During this redistricting cycle, the COVID-19 pandemic caused significant delays and added uncertainty to the process. Most notably, the Census Bureau delayed data publication, further squeezing these already tight timelines. While the pandemic is unlikely to be an issue in future redistricting cycles, this experience shows why, in an unpredictable process, when time is at a premium, the Bureau should not increase the workload of the states.

While states can mitigate delays by passing legislation early in the decade to allow for data collection and planning before redistricting is looming, none of that effort should be necessary — the Census Bureau is unfairly shifting the burden of counting incarcerated people at home to the states.

3. Data quality issues magnified for states

The Census Bureau has one huge advantage that states don’t during redistricting: it has decades of experience working with this data and a full decade to prepare and troubleshoot problems it encounters; meanwhile, states are usually working on a short timeframe, measured in weeks and months.

This means the Census Bureau has usually seen and solved many of the problems states most frequently encounter, even before the data is collected.
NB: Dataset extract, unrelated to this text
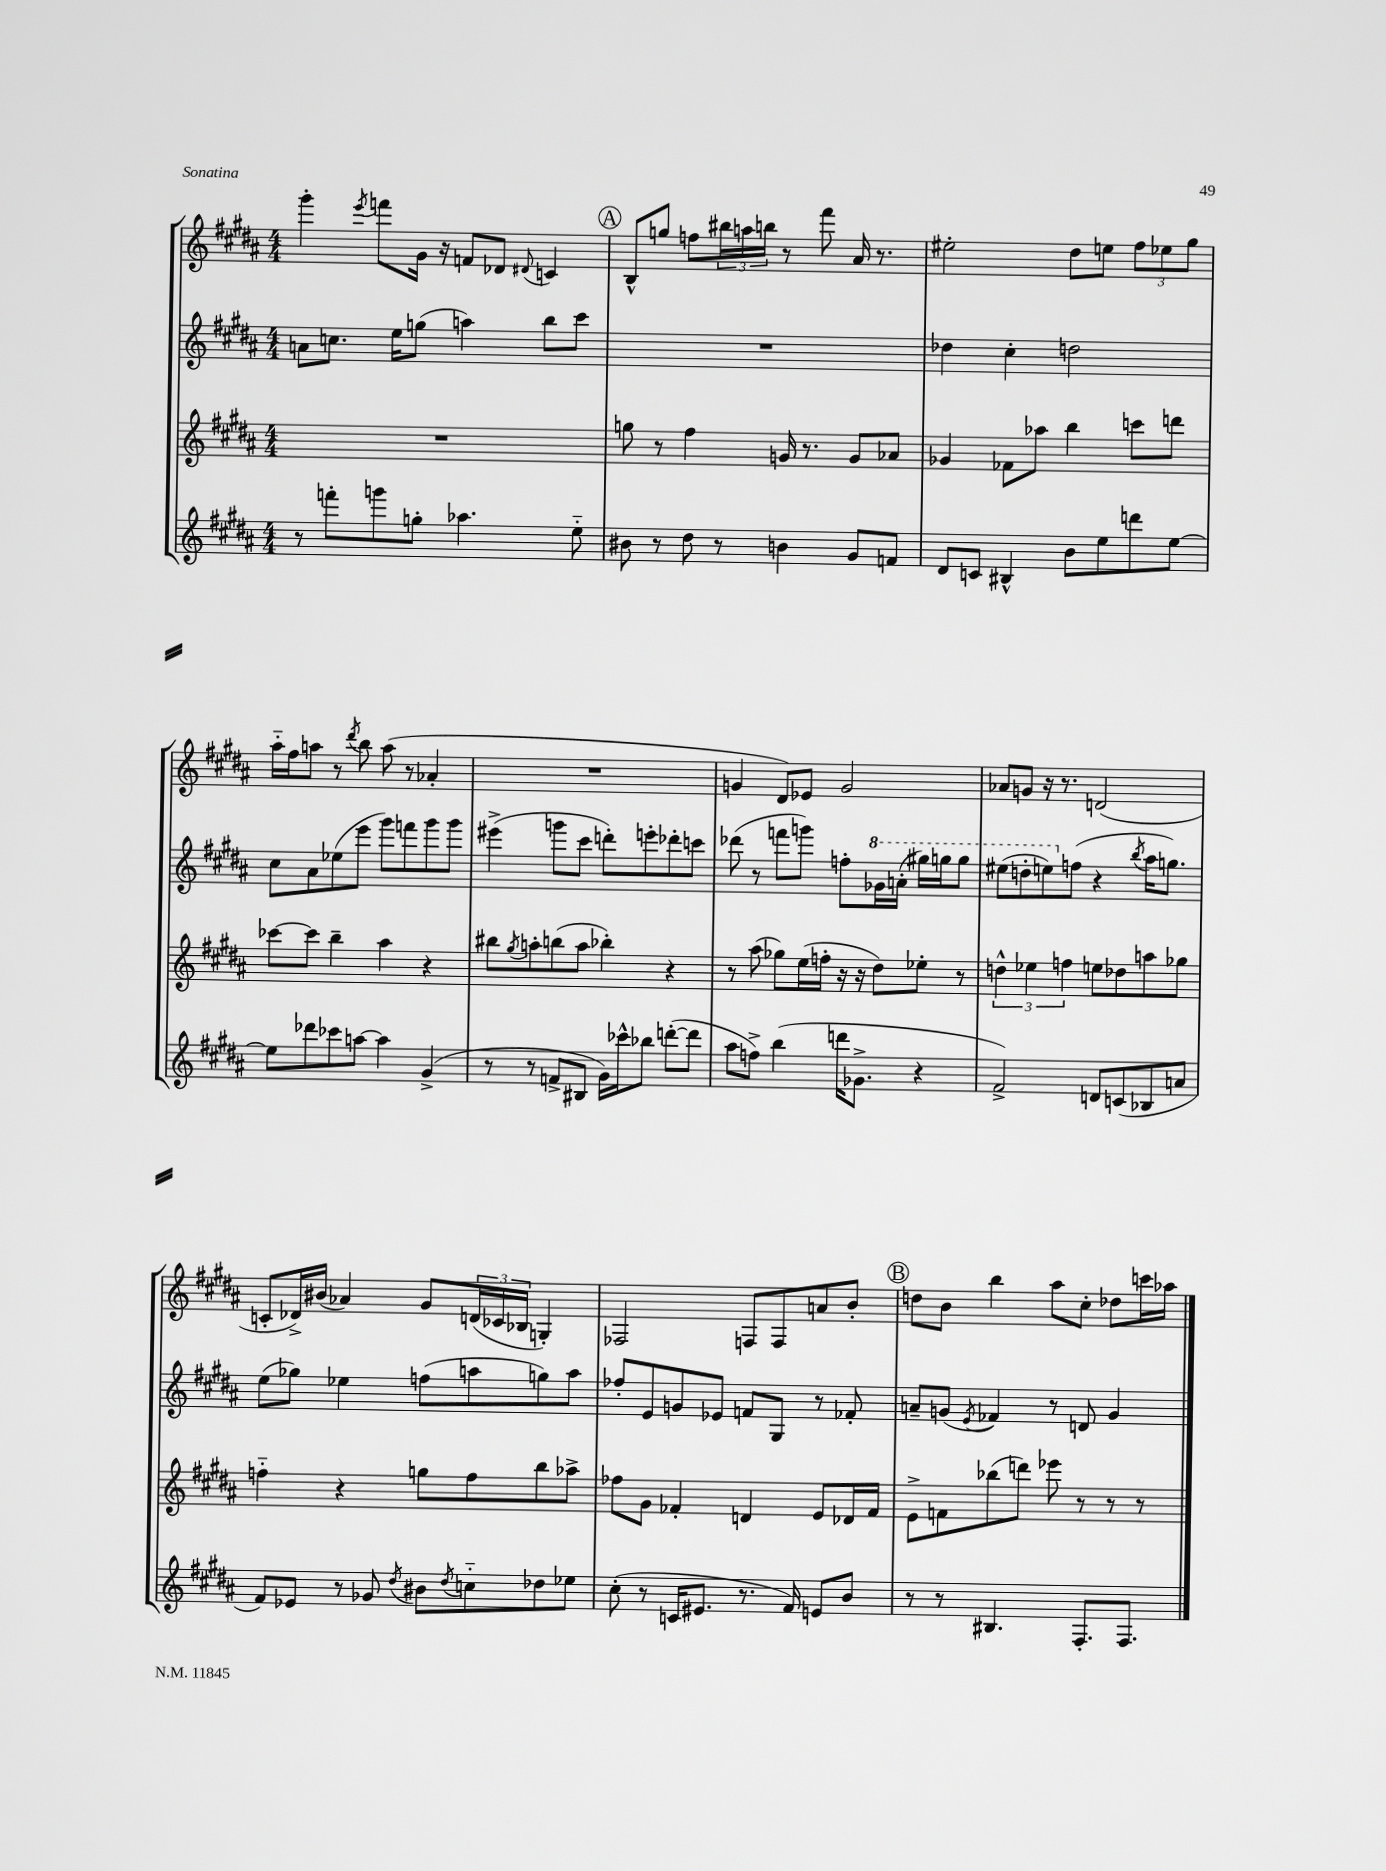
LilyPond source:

However, instead of solving these problems once, and passing that solution on to the states, it forces each state to muddle through them and develop their own process for solving them.

For example, one frequent problem states encountered was that their Departments of Corrections (DOCs) often collected and recorded race and ethnicity data differently than the Census Bureau. This is not a problem unique to DOCs and the issue of prison gerrymandering, so the Bureau has encountered it before and has a way of addressing it. However, instead of providing that solution to the states, each state had to navigate this problem on its own, expending valuable time and resources.

Similarly, states took different approaches to handling unknown or unmappable addresses. In some states, this was driven by legislative language, but in others, the task of making the decision fell to the staff.

And there were some problems states were just unable to solve, no matter how hard they tried. For example, each state only had the address data for people it incarcerated. That means states could not count their residents who were incarcerated in other states. This kind of arbitrary jurisdictional roadblock would not be an issue for the Census Bureau.

Some of these issues could be solved with additional years of address gathering (on intake at the correctional facilities), and many of the staff’s concerns about vague legislative guidance can be solved by bringing some of the language from our model legislation into the state’s law.

But in the end, the Census Bureau is better situated to count incarcerated people at home. So why is it forcing states to jump through so many hoops?

 

Census Bureau needs to solve the problem it created

The sheer number of states that ended prison gerrymandering was one of the most significant positive developments of the 2020 redistricting cycle. But it wasn’t without its challenges. Unlike many redistricting challenges that states face, though, prison gerrymandering was not self-inflicted and instead was created by outdated Census Bureau policies. The Census Bureau must start being more responsive to state redistricting needs.

The number of states addressing this problem will almost certainly grow by 2030. This NCSL report is powerful evidence that it is time for the Census Bureau to listen to the states and finally count incarcerated people at home.